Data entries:
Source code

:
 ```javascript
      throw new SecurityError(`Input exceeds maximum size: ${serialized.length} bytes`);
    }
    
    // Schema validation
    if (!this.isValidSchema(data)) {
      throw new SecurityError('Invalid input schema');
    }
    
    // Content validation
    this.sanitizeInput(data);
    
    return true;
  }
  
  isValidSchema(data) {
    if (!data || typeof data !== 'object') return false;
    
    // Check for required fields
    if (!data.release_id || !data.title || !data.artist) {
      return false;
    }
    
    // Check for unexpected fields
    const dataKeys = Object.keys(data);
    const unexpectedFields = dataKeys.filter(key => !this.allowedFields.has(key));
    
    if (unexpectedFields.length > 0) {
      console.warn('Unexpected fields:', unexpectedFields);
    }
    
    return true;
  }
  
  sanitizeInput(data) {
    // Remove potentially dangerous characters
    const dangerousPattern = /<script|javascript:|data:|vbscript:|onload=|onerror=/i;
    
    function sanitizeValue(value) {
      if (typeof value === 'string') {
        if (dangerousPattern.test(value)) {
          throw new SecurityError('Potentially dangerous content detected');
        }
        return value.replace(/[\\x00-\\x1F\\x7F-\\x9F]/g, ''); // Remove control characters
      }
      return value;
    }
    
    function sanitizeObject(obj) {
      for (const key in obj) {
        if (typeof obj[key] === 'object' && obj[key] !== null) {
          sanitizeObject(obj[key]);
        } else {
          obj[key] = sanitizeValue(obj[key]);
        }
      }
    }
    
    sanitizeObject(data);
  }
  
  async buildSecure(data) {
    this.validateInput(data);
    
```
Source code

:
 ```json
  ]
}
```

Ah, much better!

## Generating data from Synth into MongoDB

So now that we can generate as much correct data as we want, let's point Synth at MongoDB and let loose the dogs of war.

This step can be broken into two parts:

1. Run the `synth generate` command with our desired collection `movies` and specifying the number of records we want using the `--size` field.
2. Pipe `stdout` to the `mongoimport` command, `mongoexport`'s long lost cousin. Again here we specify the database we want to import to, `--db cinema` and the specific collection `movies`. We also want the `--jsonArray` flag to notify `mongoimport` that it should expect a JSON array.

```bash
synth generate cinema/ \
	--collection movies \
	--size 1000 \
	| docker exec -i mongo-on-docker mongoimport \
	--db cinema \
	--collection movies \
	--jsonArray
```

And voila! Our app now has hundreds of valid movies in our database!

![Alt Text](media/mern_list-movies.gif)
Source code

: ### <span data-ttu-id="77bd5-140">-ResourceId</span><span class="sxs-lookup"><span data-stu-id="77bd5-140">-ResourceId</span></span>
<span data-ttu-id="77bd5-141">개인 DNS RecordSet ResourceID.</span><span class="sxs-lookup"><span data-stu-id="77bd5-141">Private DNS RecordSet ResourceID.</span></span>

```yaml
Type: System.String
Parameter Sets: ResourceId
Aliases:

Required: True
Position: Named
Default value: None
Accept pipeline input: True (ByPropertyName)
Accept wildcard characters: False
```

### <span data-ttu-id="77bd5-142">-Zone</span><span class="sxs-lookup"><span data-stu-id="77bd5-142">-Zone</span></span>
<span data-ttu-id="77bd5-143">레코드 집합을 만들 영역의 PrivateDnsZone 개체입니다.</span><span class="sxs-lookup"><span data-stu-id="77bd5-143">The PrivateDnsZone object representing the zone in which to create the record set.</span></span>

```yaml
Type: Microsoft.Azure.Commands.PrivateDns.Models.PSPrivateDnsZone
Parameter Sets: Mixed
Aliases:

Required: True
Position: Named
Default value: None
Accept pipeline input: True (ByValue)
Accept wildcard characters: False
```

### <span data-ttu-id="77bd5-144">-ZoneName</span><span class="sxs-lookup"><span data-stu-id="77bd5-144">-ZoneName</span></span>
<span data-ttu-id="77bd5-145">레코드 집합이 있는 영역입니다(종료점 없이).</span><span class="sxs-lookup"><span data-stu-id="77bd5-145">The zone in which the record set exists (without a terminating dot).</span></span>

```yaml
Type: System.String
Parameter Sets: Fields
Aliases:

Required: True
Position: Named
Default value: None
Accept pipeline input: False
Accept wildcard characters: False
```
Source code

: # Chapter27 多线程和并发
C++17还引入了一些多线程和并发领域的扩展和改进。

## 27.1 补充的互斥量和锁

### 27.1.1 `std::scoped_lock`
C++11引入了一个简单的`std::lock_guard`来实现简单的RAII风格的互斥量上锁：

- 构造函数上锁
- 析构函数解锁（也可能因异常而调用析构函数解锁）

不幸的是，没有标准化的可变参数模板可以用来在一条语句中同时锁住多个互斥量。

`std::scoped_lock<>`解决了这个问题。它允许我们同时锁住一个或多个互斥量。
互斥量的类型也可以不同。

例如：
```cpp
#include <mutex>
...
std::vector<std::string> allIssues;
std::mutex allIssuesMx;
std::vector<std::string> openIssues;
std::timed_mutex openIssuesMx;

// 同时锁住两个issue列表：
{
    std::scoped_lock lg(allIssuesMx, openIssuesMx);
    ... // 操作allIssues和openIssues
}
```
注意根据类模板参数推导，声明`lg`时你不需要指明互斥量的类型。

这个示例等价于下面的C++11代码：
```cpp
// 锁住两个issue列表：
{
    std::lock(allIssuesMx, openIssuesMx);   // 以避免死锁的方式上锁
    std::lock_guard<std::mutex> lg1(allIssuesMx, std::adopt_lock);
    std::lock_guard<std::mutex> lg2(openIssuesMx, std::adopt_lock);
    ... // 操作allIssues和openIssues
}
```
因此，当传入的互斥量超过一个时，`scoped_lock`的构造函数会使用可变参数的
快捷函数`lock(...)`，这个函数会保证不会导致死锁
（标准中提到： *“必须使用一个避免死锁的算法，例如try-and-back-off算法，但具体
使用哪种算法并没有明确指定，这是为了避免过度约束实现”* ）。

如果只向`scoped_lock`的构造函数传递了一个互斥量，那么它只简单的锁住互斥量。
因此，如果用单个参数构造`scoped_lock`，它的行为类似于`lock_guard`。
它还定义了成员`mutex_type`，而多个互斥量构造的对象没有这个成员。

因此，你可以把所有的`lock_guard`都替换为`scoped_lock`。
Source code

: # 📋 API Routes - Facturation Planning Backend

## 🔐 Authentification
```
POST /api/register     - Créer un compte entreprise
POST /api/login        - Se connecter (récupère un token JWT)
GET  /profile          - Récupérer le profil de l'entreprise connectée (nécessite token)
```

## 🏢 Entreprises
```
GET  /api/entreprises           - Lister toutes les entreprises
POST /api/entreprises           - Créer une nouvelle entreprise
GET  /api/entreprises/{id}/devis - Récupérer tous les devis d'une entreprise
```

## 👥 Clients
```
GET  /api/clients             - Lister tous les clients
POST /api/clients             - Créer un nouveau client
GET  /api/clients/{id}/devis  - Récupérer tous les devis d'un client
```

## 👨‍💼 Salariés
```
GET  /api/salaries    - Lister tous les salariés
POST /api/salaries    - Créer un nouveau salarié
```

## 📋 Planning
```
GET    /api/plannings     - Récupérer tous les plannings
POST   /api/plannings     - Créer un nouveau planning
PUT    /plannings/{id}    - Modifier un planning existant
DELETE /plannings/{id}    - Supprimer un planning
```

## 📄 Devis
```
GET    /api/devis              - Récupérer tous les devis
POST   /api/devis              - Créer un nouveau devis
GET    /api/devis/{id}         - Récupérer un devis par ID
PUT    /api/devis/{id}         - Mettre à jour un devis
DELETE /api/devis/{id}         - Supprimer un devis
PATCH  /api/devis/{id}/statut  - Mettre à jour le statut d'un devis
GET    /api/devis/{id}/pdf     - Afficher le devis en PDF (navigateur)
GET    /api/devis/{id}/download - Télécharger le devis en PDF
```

-- Exercise --
Copy out all of the data exactly, leaving nothing out.

-- Answer for the task --
Source code

:
 ```javascript
      throw new SecurityError(`Input exceeds maximum size: ${serialized.length} bytes`);
    }
    
    // Schema validation
    if (!this.isValidSchema(data)) {
      throw new SecurityError('Invalid input schema');
    }
    
    // Content validation
    this.sanitizeInput(data);
    
    return true;
  }
  
  isValidSchema(data) {
    if (!data || typeof data !== 'object') return false;
    
    // Check for required fields
    if (!data.release_id || !data.title || !data.artist) {
      return false;
    }
    
    // Check for unexpected fields
    const dataKeys = Object.keys(data);
    const unexpectedFields = dataKeys.filter(key => !this.allowedFields.has(key));
    
    if (unexpectedFields.length > 0) {
      console.warn('Unexpected fields:', unexpectedFields);
    }
    
    return true;
  }
  
  sanitizeInput(data) {
    // Remove potentially dangerous characters
    const dangerousPattern = /<script|javascript:|data:|vbscript:|onload=|onerror=/i;
    
    function sanitizeValue(value) {
      if (typeof value === 'string') {
        if (dangerousPattern.test(value)) {
          throw new SecurityError('Potentially dangerous content detected');
        }
        return value.replace(/[\\x00-\\x1F\\x7F-\\x9F]/g, ''); // Remove control characters
      }
      return value;
    }
    
    function sanitizeObject(obj) {
      for (const key in obj) {
        if (typeof obj[key] === 'object' && obj[key] !== null) {
          sanitizeObject(obj[key]);
        } else {
          obj[key] = sanitizeValue(obj[key]);
        }
      }
    }
    
    sanitizeObject(data);
  }
  
  async buildSecure(data) {
    this.validateInput(data);
    
```
Source code

:
 ```json
  ]
}
```

Ah, much better!

## Generating data from Synth into MongoDB

So now that we can generate as much correct data as we want, let's point Synth at MongoDB and let loose the dogs of war.

This step can be broken into two parts:

1. Run the `synth generate` command with our desired collection `movies` and specifying the number of records we want using the `--size` field.
2. Pipe `stdout` to the `mongoimport` command, `mongoexport`'s long lost cousin. Again here we specify the database we want to import to, `--db cinema` and the specific collection `movies`. We also want the `--jsonArray` flag to notify `mongoimport` that it should expect a JSON array.

```bash
synth generate cinema/ \
	--collection movies \
	--size 1000 \
	| docker exec -i mongo-on-docker mongoimport \
	--db cinema \
	--collection movies \
	--jsonArray
```

And voila! Our app now has hundreds of valid movies in our database!

![Alt Text](media/mern_list-movies.gif)
Source code

: ### <span data-ttu-id="77bd5-140">-ResourceId</span><span class="sxs-lookup"><span data-stu-id="77bd5-140">-ResourceId</span></span>
<span data-ttu-id="77bd5-141">개인 DNS RecordSet ResourceID.</span><span class="sxs-lookup"><span data-stu-id="77bd5-141">Private DNS RecordSet ResourceID.</span></span>

```yaml
Type: System.String
Parameter Sets: ResourceId
Aliases:

Required: True
Position: Named
Default value: None
Accept pipeline input: True (ByPropertyName)
Accept wildcard characters: False
```

### <span data-ttu-id="77bd5-142">-Zone</span><span class="sxs-lookup"><span data-stu-id="77bd5-142">-Zone</span></span>
<span data-ttu-id="77bd5-143">레코드 집합을 만들 영역의 PrivateDnsZone 개체입니다.</span><span class="sxs-lookup"><span data-stu-id="77bd5-143">The PrivateDnsZone object representing the zone in which to create the record set.</span></span>

```yaml
Type: Microsoft.Azure.Commands.PrivateDns.Models.PSPrivateDnsZone
Parameter Sets: Mixed
Aliases:

Required: True
Position: Named
Default value: None
Accept pipeline input: True (ByValue)
Accept wildcard characters: False
```

### <span data-ttu-id="77bd5-144">-ZoneName</span><span class="sxs-lookup"><span data-stu-id="77bd5-144">-ZoneName</span></span>
<span data-ttu-id="77bd5-145">레코드 집합이 있는 영역입니다(종료점 없이).</span><span class="sxs-lookup"><span data-stu-id="77bd5-145">The zone in which the record set exists (without a terminating dot).</span></span>

```yaml
Type: System.String
Parameter Sets: Fields
Aliases:

Required: True
Position: Named
Default value: None
Accept pipeline input: False
Accept wildcard characters: False
```
Source code

: # Chapter27 多线程和并发
C++17还引入了一些多线程和并发领域的扩展和改进。

## 27.1 补充的互斥量和锁

### 27.1.1 `std::scoped_lock`
C++11引入了一个简单的`std::lock_guard`来实现简单的RAII风格的互斥量上锁：

- 构造函数上锁
- 析构函数解锁（也可能因异常而调用析构函数解锁）

不幸的是，没有标准化的可变参数模板可以用来在一条语句中同时锁住多个互斥量。

`std::scoped_lock<>`解决了这个问题。它允许我们同时锁住一个或多个互斥量。
互斥量的类型也可以不同。

例如：
```cpp
#include <mutex>
...
std::vector<std::string> allIssues;
std::mutex allIssuesMx;
std::vector<std::string> openIssues;
std::timed_mutex openIssuesMx;

// 同时锁住两个issue列表：
{
    std::scoped_lock lg(allIssuesMx, openIssuesMx);
    ... // 操作allIssues和openIssues
}
```
注意根据类模板参数推导，声明`lg`时你不需要指明互斥量的类型。

这个示例等价于下面的C++11代码：
```cpp
// 锁住两个issue列表：
{
    std::lock(allIssuesMx, openIssuesMx);   // 以避免死锁的方式上锁
    std::lock_guard<std::mutex> lg1(allIssuesMx, std::adopt_lock);
    std::lock_guard<std::mutex> lg2(openIssuesMx, std::adopt_lock);
    ... // 操作allIssues和openIssues
}
```
因此，当传入的互斥量超过一个时，`scoped_lock`的构造函数会使用可变参数的
快捷函数`lock(...)`，这个函数会保证不会导致死锁
（标准中提到： *“必须使用一个避免死锁的算法，例如try-and-back-off算法，但具体
使用哪种算法并没有明确指定，这是为了避免过度约束实现”* ）。

如果只向`scoped_lock`的构造函数传递了一个互斥量，那么它只简单的锁住互斥量。
因此，如果用单个参数构造`scoped_lock`，它的行为类似于`lock_guard`。
它还定义了成员`mutex_type`，而多个互斥量构造的对象没有这个成员。

因此，你可以把所有的`lock_guard`都替换为`scoped_lock`。
Source code

: # 📋 API Routes - Facturation Planning Backend

## 🔐 Authentification
```
POST /api/register     - Créer un compte entreprise
POST /api/login        - Se connecter (récupère un token JWT)
GET  /profile          - Récupérer le profil de l'entreprise connectée (nécessite token)
```

## 🏢 Entreprises
```
GET  /api/entreprises           - Lister toutes les entreprises
POST /api/entreprises           - Créer une nouvelle entreprise
GET  /api/entreprises/{id}/devis - Récupérer tous les devis d'une entreprise
```

## 👥 Clients
```
GET  /api/clients             - Lister tous les clients
POST /api/clients             - Créer un nouveau client
GET  /api/clients/{id}/devis  - Récupérer tous les devis d'un client
```

## 👨‍💼 Salariés
```
GET  /api/salaries    - Lister tous les salariés
POST /api/salaries    - Créer un nouveau salarié
```

## 📋 Planning
```
GET    /api/plannings     - Récupérer tous les plannings
POST   /api/plannings     - Créer un nouveau planning
PUT    /plannings/{id}    - Modifier un planning existant
DELETE /plannings/{id}    - Supprimer un planning
```

## 📄 Devis
```
GET    /api/devis              - Récupérer tous les devis
POST   /api/devis              - Créer un nouveau devis
GET    /api/devis/{id}         - Récupérer un devis par ID
PUT    /api/devis/{id}         - Mettre à jour un devis
DELETE /api/devis/{id}         - Supprimer un devis
PATCH  /api/devis/{id}/statut  - Mettre à jour le statut d'un devis
GET    /api/devis/{id}/pdf     - Afficher le devis en PDF (navigateur)
GET    /api/devis/{id}/download - Télécharger le devis en PDF
```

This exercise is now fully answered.